When Laennec invented the stethoscope in 1816 and physicians no longer had to put their ear to the patient’s breast, health care delivery changed. Asepsis, effective treatments for syphilis, and other breakthroughs soon followed. By 1910, medical education needed to move on as well.
Scientific breakthroughs had altered the values held by the public and the medical profession: clinical and laboratory research had exposed the irrationality of “heroic” treatments (such as blistering, bleeding, and purging) and had proven the therapeutic efficacy and rational scientific basis of modern practices, such as antiseptic surgery, vaccination, and public sanitation. Most of the public and virtually all physicians now believed in the superiority of scientific medicine
Medical education underwent a transformation that lasted until very recently. The first two years were heavily influenced by science and the medical students were taught, not by physicians but by “basic scientists” whose training was in anatomy, histology, biochemistry, physiology, and other “hard sciences.” Students were then allowed access to patients, with whom they would presumably spend the rest of their lives.
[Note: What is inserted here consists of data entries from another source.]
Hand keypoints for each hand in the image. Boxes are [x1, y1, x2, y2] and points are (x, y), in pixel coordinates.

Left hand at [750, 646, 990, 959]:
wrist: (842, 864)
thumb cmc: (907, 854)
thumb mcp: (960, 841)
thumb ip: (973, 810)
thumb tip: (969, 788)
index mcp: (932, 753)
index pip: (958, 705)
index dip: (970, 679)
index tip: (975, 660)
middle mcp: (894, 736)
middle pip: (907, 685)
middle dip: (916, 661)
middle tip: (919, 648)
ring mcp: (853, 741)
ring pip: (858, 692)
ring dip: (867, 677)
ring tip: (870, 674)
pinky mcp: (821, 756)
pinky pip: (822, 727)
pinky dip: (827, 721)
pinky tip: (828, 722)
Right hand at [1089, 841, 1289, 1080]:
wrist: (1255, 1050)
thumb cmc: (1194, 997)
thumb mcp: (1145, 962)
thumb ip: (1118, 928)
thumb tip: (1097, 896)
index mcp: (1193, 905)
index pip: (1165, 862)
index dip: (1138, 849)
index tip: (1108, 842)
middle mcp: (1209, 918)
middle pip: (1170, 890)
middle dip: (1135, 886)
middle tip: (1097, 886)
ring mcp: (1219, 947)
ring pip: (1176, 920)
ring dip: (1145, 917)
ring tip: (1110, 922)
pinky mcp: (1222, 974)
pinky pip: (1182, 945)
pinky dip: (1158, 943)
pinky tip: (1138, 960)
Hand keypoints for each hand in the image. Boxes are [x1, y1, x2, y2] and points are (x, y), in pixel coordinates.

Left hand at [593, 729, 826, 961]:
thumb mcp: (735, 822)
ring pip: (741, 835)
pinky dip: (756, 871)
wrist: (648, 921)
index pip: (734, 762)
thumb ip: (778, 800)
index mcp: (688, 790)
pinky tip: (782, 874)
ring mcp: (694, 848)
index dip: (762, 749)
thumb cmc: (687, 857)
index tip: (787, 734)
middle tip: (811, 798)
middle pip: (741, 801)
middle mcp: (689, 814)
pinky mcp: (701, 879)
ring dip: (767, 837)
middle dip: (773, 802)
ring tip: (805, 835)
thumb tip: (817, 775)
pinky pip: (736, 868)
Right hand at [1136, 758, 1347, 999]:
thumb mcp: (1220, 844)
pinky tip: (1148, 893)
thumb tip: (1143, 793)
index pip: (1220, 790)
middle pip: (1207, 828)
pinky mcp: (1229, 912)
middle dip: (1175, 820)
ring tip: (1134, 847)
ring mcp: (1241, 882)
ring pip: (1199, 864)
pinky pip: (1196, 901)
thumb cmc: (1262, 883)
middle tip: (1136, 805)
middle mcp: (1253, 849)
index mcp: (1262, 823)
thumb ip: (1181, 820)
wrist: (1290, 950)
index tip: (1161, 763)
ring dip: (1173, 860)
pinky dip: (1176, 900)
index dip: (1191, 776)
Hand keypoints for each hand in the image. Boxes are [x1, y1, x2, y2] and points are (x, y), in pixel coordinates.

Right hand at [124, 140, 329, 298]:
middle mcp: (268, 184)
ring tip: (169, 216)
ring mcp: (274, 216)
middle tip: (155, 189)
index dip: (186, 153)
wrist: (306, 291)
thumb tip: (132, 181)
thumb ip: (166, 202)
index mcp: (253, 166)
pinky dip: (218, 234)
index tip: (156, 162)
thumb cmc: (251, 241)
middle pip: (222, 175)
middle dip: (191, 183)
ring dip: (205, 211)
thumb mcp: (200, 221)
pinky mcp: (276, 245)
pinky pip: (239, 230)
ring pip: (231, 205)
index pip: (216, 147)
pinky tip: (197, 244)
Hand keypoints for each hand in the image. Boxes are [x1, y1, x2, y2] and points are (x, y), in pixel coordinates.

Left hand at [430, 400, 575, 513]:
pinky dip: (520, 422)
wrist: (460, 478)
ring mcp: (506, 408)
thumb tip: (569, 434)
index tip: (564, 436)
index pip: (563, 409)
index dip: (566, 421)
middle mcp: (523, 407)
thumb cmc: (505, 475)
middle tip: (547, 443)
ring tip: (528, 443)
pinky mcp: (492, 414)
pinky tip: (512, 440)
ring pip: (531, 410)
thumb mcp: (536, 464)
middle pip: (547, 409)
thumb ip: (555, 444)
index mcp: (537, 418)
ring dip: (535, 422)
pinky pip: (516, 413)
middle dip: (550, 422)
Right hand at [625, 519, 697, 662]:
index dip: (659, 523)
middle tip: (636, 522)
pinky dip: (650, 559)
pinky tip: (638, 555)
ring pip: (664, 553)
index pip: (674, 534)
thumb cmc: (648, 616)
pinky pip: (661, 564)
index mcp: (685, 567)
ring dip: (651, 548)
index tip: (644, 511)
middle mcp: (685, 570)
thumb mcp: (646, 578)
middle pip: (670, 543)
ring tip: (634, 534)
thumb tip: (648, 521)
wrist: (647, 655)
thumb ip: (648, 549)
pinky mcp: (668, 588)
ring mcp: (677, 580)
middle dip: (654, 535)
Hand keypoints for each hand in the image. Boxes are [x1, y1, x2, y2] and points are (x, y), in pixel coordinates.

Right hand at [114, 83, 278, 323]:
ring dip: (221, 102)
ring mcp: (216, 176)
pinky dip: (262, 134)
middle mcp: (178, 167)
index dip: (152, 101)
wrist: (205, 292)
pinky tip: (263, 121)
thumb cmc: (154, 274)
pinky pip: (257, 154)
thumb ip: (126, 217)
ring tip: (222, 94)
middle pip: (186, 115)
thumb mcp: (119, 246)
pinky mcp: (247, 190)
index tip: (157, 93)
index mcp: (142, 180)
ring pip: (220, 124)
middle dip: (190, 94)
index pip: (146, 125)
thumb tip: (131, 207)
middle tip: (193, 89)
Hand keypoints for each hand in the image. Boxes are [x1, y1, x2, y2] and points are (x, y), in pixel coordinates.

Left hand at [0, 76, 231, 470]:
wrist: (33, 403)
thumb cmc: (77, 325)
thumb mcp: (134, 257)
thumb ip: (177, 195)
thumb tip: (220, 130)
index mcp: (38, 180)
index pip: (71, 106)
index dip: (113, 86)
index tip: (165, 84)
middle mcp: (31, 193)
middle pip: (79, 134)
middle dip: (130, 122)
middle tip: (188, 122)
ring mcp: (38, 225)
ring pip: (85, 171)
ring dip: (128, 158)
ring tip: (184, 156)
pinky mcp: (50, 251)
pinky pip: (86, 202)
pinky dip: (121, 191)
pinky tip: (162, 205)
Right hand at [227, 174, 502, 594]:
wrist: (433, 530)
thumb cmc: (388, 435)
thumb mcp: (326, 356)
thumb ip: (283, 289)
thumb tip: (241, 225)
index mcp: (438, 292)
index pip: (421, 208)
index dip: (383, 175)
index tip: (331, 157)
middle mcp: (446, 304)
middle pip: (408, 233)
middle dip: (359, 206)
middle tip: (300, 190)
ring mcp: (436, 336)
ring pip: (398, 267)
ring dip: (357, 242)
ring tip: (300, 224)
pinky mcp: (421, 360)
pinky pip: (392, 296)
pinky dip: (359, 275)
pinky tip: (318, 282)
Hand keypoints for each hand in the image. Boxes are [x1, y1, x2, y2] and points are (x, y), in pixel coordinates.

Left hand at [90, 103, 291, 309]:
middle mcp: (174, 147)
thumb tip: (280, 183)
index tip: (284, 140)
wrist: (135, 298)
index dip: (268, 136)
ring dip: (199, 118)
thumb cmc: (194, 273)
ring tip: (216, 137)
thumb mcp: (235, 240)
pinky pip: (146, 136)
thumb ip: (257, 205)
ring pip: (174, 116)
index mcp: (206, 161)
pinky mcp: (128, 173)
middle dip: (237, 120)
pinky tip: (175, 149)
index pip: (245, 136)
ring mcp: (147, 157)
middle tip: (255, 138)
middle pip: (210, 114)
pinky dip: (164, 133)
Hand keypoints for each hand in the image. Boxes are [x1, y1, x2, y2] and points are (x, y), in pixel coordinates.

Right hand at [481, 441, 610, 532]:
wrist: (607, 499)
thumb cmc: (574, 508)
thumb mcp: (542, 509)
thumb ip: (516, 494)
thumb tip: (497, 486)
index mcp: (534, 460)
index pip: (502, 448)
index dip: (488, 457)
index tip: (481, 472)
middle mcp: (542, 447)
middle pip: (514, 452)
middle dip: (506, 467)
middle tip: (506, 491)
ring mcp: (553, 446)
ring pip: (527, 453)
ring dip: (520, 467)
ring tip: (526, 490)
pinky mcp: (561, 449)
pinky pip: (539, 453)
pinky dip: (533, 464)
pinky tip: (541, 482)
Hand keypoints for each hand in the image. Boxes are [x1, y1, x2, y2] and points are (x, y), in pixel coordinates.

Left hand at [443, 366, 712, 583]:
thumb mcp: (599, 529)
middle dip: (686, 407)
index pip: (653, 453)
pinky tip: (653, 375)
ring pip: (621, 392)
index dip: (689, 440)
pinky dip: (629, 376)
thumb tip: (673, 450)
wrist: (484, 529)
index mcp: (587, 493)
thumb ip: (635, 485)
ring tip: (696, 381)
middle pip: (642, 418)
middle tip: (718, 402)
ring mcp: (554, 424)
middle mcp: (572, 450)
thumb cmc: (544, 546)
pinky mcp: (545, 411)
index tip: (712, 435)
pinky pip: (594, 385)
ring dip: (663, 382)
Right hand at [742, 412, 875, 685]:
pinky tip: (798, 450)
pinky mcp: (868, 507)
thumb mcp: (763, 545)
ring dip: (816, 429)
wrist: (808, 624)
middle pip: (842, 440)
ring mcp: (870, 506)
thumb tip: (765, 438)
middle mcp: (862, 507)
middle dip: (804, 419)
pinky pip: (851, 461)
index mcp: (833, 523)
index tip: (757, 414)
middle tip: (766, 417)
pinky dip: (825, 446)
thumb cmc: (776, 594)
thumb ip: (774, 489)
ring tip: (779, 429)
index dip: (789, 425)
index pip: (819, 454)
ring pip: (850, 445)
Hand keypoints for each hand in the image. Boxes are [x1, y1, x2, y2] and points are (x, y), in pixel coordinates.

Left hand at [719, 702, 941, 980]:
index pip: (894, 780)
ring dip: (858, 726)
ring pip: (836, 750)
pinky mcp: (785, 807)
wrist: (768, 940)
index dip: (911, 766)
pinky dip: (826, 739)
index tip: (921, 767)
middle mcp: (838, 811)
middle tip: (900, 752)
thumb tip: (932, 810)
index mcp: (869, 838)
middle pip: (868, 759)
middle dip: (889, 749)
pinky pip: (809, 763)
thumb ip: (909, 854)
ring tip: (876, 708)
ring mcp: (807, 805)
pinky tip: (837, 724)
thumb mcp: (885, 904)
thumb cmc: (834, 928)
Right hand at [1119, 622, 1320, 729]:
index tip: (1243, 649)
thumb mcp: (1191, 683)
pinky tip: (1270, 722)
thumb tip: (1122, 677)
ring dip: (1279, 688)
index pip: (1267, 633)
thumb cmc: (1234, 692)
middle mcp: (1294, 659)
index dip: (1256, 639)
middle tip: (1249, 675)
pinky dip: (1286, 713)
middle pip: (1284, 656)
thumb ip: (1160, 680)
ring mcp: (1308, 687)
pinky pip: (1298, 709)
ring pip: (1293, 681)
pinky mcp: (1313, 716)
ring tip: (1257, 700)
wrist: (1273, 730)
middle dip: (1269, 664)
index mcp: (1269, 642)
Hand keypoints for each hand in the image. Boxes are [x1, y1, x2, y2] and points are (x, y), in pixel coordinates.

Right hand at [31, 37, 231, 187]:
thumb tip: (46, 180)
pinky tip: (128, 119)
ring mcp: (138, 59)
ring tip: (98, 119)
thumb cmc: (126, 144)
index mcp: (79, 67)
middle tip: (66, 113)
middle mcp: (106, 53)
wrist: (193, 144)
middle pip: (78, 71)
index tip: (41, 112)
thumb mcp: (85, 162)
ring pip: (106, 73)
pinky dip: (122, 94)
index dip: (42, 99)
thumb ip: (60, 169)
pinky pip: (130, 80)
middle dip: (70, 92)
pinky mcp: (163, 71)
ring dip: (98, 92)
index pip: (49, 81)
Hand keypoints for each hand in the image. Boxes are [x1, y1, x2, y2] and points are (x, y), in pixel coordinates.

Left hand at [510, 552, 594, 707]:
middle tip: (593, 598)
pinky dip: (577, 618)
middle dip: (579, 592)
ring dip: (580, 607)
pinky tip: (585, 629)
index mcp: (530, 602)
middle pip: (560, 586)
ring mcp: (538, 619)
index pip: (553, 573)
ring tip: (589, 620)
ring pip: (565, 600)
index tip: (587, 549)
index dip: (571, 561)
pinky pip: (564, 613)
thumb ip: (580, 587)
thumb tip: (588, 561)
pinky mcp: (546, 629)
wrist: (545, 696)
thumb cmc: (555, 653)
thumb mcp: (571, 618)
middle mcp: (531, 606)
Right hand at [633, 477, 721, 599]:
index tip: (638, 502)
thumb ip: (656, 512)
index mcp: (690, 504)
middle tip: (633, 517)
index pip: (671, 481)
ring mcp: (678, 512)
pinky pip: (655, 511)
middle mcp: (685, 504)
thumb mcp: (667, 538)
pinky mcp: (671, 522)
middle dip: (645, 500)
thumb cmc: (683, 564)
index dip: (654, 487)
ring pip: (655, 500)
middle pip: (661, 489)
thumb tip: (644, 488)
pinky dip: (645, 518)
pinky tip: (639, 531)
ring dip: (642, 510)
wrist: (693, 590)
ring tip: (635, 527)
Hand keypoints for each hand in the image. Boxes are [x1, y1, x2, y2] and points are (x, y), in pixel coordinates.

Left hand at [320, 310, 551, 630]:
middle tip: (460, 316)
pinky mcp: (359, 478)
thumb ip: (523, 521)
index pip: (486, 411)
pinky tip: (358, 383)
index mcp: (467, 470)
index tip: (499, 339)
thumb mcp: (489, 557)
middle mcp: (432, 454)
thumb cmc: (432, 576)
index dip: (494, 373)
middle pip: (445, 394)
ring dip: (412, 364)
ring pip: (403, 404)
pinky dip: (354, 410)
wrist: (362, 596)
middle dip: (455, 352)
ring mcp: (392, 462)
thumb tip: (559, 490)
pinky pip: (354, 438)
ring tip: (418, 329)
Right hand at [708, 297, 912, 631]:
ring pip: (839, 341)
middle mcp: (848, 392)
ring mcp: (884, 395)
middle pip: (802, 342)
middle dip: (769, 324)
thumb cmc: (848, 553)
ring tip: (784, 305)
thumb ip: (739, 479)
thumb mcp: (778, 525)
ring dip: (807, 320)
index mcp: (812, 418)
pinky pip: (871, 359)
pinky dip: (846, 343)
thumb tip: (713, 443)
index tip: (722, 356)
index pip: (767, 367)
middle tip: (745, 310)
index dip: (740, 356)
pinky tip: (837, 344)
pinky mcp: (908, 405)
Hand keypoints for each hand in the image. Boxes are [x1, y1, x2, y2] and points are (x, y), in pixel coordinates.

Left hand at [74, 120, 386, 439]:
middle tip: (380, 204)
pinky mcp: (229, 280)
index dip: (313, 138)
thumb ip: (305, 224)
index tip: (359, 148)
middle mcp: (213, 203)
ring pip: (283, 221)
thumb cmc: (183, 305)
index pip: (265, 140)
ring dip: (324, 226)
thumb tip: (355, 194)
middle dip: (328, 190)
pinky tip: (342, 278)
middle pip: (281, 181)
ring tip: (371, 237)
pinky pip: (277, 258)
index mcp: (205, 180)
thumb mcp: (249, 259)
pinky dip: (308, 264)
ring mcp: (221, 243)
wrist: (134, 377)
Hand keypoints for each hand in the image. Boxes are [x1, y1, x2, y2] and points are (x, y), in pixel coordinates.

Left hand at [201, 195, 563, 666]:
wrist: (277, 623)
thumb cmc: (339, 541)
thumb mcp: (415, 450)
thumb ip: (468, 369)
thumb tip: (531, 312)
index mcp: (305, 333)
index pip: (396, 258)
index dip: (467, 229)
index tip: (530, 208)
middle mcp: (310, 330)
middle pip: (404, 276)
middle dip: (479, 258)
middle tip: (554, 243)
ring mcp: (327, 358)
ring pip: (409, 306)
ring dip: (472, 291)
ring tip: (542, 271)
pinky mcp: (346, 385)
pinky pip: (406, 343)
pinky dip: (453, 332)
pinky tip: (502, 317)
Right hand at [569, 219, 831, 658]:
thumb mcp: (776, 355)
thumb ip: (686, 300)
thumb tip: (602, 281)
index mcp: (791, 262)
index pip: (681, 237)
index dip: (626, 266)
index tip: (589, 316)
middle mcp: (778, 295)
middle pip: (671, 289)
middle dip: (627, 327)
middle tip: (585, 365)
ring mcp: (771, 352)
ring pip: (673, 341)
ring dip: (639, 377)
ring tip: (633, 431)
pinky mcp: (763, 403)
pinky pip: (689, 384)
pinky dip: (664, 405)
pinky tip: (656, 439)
Does it work today? The LCME, the board that governs the majority of the medical schools in this country, looked at just that (report found here). The good news: Doctors trained under this system are knowledgeable and technically proficient in providing care for acute disease; they wish to do what is best for their patients; and patients respect them as credible sources of information.
The bad news? Again to paraphrase from the report:
- Physicians are not prepared to evaluate the care they provide in their own practices and to use the results to improve patient safety and the quality of care provided.
- Physicians are generally not prepared to be advocates for patients on issues related to social justice (for example, elimination of health care disparities, access to care) and to be citizen leaders inside and outside of the medical profession.
- Physicians often lose altruism and qualities of caring as they proceed through training and enter the practice environment.
- Because of their training, physicians find it difficult to deal with the inevitable uncertainty arising from incomplete or conflicting information. Additionally, they are not typically prepared to convey their uncertainty when interacting with patients and colleagues.
- Many physicians are not prepared to utilize information technology to assist in information acquisition and management.
- Physicians are trained to be autonomous. This can be a barrier to providing patient-centered care, where patient values and desires are an integral part of shared decision-making. The expectation of autonomy diminishes the ability of physicians to act as team players with other physicians and other health professionals.
- Physicians are not prepared to participate in ethical and political discussions about the allocation of health care resources, which are not limitless.
- Graduates do not acquire skills in cultural competence/awareness and to recognize that some patients may have health literacy issues.
So, what’s the problem, you say? Teach the science and teach the humanism (like having chocolate and peanut butter together). The limiting factor is time and the explosion of factoids that are considered “vital” for a physician to know. Or, to put it another way by someone who thinks things are just fine:
Increasing emphasis on apprenticeship-based education and increased focus on the non-medical knowledge competencies inevitably will be at the expense of rigorous training in the basic sciences if the existing number of hours available for teaching are maintained.
In addition, the teaching of the lacking humanism skills will require another type of medical education specialist, one much more skilled in communication than in versed in scientific discovery. The basic scientist may be on the way out when it comes to educating physicians. The article referenced above is a plea for not allowing the science education of our nascent physicians to be diminished. The author expresses concern that though care may improve and patients may be more satisfied, we as a profession and our society may be poorer as a result. I would argue the system begun in the 1910s has left us with an expensive and not very effective care delivery platform and is destined for failure. I would also argue that we must improve the value (cost, quality, and efficiency) of our clinical care, a challenge that will require all physicians to be versed in the skills identified above as lacking. We need to teach smarter. If we do not, we may be seen as upholding our scientific standards as we bankrupt our society.